A hardworking local kid at heart, Dorion just can’t accept a free lunch. In hindsight, it seems a little bourgeois for the Islanders to have sent first and second round picks to Ottawa for Jean-Gabriel Pageau, so I can understand why Dorion sent the second round to Toronto as a trade for the pleasure of an exchange (Tyler Kleven). On the subject of doing a favor for our struggling neighbors in Toronto, remember the third-round pick Dorion traded Cody Ceci for Nikita Zaitsev? Well, that pick goes back to Pittsburgh (via Columbus) as part of the deal with Derick Brassard. Those greedy bastards wanted Filip Gustavsson, Jacob Bernard-Docker, Jonny Tychonick and another one an asset for Brassard? (and by extension Mika Zibanejad and also a second-round pick). In this economy?! Return to Rockcliffe. It goes both ways though. If Vegas thought they could just get Marc Methot and therefore a second-round pick, then they don’t know Pierre Dorion. We are one Egor Sokolov the best for this (not wasting, not wanting). Dorion does not subscribe to this corporation of thieves of analytically inclined young NHL general managers. He always does it for the thrill, baby.

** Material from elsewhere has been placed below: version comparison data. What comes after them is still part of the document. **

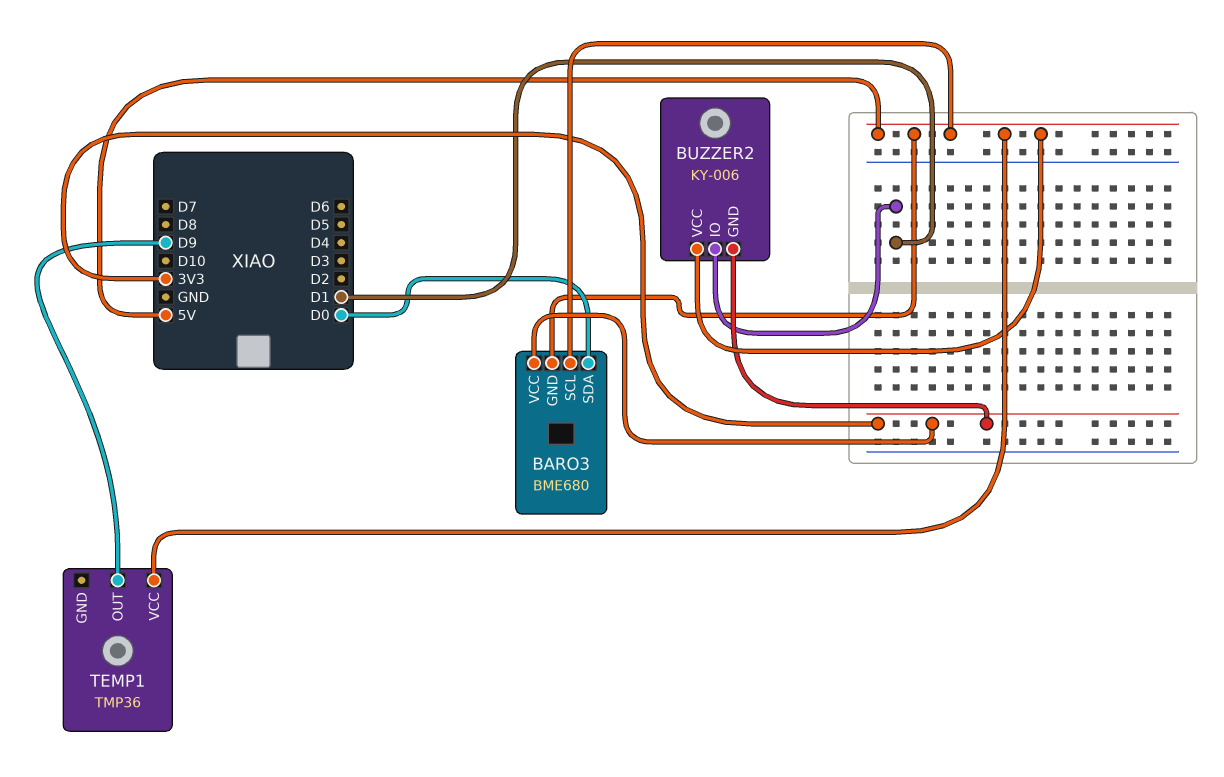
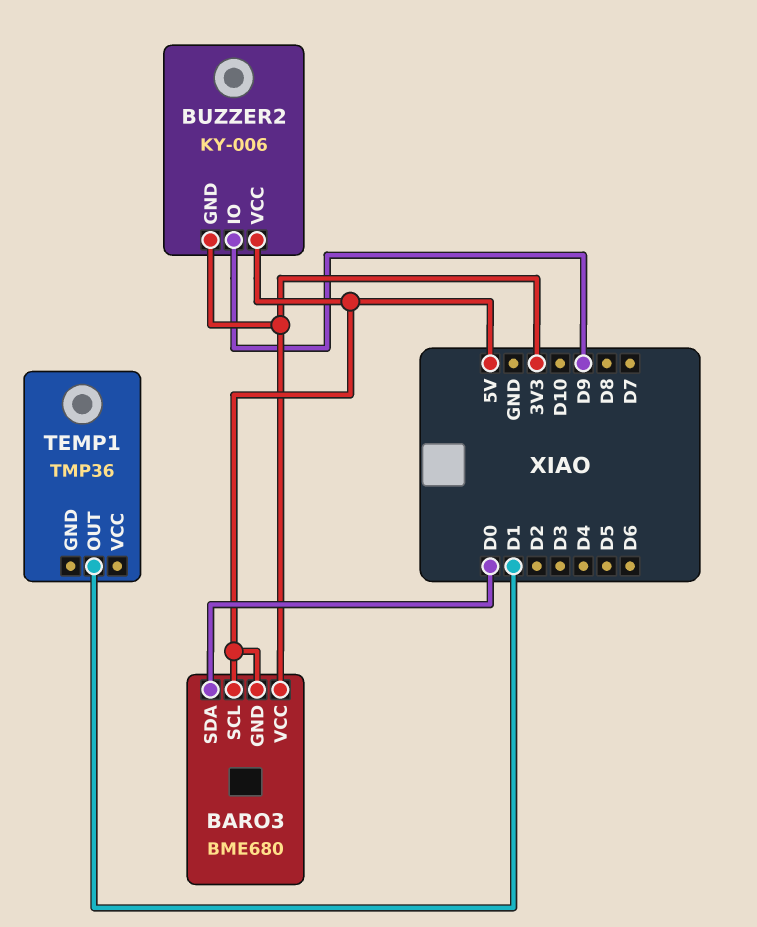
BUZZER2 pin IO: D1 -> D9
TEMP1 pin OUT: D9 -> D1
TEMP1 pin VCC: 5V -> none

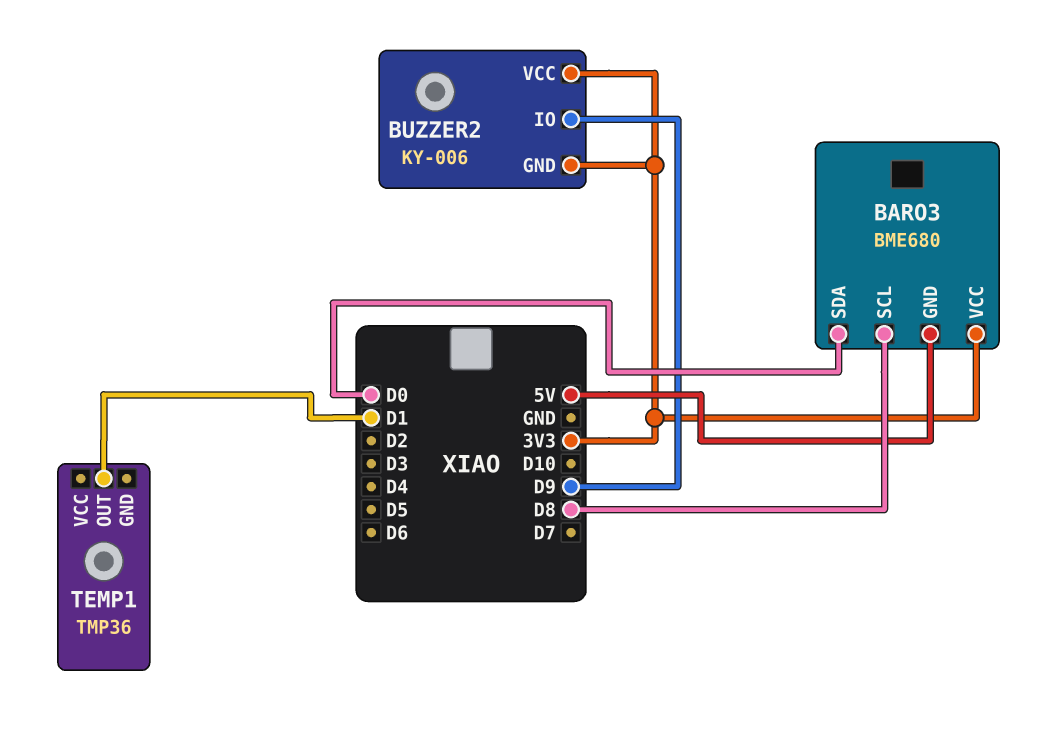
BARO3 pin SCL: 5V -> D8
BUZZER2 pin VCC: 5V -> 3V3

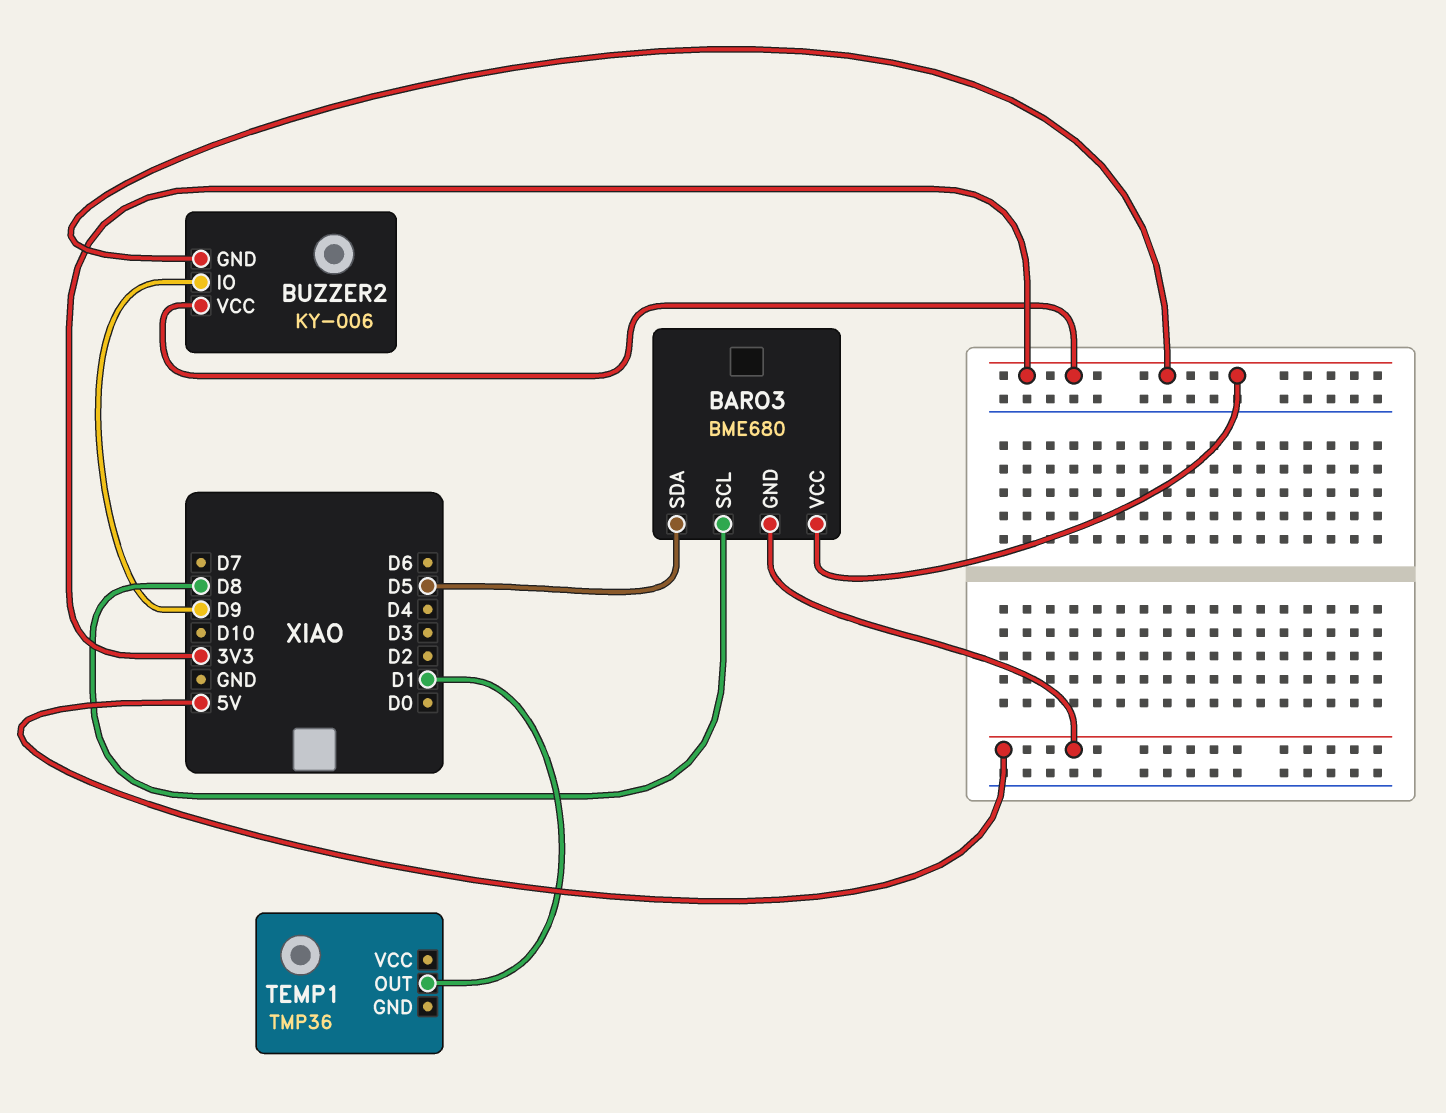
BARO3 pin SDA: D0 -> D5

I hesitate to call Dorion a good general manager because, frankly, his teams lose a lot of hockey games. I also can’t dismiss his work as I literally watch every trade he makes and see his opus coming together in front of us in real time. Maybe one day we will see Dorion as a man out of his time. Maybe we just can’t appreciate his vision because of our own biases and limitations. Blame it on Stockholm syndrome, but for some reason (probably the memes) Dorion fascinates me in a way he shouldn’t, given the Senators’ years of mediocrity. You can certainly say that as General Manager, Dorion is tasked with building a winner and not the abandoned build in front of us. But I think I have a job to write about hockey and I wrote this instead, so maybe Dorion appeals to me like a kindred spirit.

Oh wow, you’re still reading this. Isn’t that something? Look, if you’re like me, you saw the Senators trade a third-round pick for a Travis Hamonic contract that no one would touch with a ten-foot pole, and then you thought at least Ottawa got that choice basically for a free signing Evgeni Dadonov as a free agent before then you saw a group of people arguing online about asset management and wondered if you are still following this team for entertainment or not . Do trades and signatures count as entertainment? Is it important? I don’t know and I don’t think anyone knows – probably not even Dorion himself.